Using own self-signed (OpenSSL) CA certificates in ESP32

[nastiliano]

Hello everyone.

Finally, after weeks reading a lot, I'm using MQTT with my own server/broker (Mosquitto) with my own self-signed not verified CA certificates.

In python (with paho) is working fine, but in micropython using "mqtt.robust2", doesn't accept unverified CA certificates.

Is there some solution for that?

The console error is clear:

"The certificate is not correctly signed by the trusted CA"
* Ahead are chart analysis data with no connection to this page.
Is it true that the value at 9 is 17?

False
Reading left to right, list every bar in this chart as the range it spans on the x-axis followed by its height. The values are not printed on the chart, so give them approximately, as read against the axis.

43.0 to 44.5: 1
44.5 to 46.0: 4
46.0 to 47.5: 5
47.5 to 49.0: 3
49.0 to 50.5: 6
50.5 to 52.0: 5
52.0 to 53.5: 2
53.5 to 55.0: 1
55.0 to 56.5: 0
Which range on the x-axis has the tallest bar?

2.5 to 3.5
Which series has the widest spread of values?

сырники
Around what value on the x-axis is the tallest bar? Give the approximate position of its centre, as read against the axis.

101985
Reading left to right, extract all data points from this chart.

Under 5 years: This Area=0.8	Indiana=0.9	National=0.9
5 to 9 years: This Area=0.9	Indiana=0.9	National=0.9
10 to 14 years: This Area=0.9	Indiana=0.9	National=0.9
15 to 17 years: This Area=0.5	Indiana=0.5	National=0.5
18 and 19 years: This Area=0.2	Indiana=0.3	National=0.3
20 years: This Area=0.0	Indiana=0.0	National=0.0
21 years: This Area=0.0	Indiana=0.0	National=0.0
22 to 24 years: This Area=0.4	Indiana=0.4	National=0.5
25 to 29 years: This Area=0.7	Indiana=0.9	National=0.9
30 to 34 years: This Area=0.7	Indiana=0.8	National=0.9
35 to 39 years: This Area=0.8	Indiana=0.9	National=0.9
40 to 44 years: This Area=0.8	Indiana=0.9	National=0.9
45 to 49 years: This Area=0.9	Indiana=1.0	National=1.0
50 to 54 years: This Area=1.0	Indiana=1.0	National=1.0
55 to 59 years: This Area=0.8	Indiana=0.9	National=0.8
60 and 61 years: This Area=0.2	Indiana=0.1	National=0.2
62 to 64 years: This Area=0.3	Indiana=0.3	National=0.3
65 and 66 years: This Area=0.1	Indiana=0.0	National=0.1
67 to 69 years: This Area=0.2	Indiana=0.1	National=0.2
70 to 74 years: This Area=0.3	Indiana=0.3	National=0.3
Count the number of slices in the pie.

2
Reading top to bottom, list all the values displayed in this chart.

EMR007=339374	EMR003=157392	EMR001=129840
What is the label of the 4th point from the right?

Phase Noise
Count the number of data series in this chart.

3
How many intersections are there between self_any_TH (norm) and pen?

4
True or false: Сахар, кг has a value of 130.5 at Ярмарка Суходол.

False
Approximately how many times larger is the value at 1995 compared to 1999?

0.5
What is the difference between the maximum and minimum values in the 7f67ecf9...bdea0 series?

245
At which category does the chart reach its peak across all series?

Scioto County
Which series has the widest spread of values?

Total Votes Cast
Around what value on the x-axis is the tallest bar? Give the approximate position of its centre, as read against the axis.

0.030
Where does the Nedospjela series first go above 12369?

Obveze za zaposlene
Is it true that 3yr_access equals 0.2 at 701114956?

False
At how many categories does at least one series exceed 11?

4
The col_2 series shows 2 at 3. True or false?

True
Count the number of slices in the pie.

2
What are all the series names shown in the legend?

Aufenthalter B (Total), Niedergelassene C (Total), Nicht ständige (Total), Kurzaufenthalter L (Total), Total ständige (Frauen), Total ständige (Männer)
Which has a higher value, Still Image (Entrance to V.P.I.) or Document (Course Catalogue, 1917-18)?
And the same in my "Mosquitto" .log file:

"OpenSSL Error[0]: error:0A000418:SSL routines::tlsv1 alert unknown ca"

Could you help me plese?

Thank you very much

[Carglglz]

This https://github.com/orgs/micropython/discussions/10559, https://github.com/JustinS-B/Mosquitto_CA_and_Certs should help you 👍🏼

[nastiliano]

Hello.

Uuuuuuooow... this seems great.

If I understood, simply I have to execute "ca_maker" and "client_maker" in my Linux to obtain my "Mosquitto" server CA and my CA as a client to obtain the correct formatted certificates? (and follow the same @JustinS-B configutarion to my ESP32 device?)

I'll try today or tomorrow.

Thanks!!

[JustinS-B]

@nastiliano I would also strongly advise actually reading "ca_maker" and "client_maker", as there are a couple of User Defined Variables in each file that customise things to your setup - plus, both files are heavily commented so they will tell you what they are going to do & often why they are doing it.

[nastiliano]

OMG!!! It works!! :)

After more than a month it's my first time I can connect my ESP32 device with MQTT + TLS !!

Thanks, thanks a lot to everybody.
Best regards.

PD: I think your scripts and your work it would be more accessible in a tagged post or official documentation. It's a shame that the official MQTT documentation is so poor and so dispersed.